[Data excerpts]

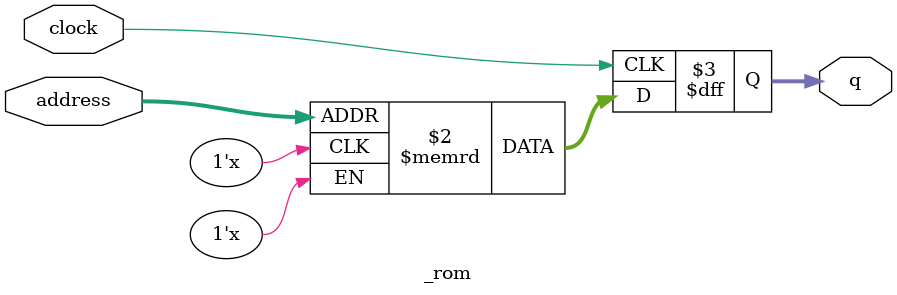
<source format=sv>
module _rom (
	input logic clock,
	input logic [13:0] address,
	output logic [3:0] q
);

logic [3:0] memory [0:16383] /* synthesis ram_init_file = ".//.mif" */;

always_ff @ (posedge clock) begin
	q <= memory[address];
end

endmodule

</source>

▸ **Task objective**: Give back the entries above exactly as they stand. Leave the images out.

▸ **Output of the task**:
<source format=sv>
module _rom (
	input logic clock,
	input logic [13:0] address,
	output logic [3:0] q
);

logic [3:0] memory [0:16383] /* synthesis ram_init_file = ".//.mif" */;

always_ff @ (posedge clock) begin
	q <= memory[address];
end

endmodule

</source>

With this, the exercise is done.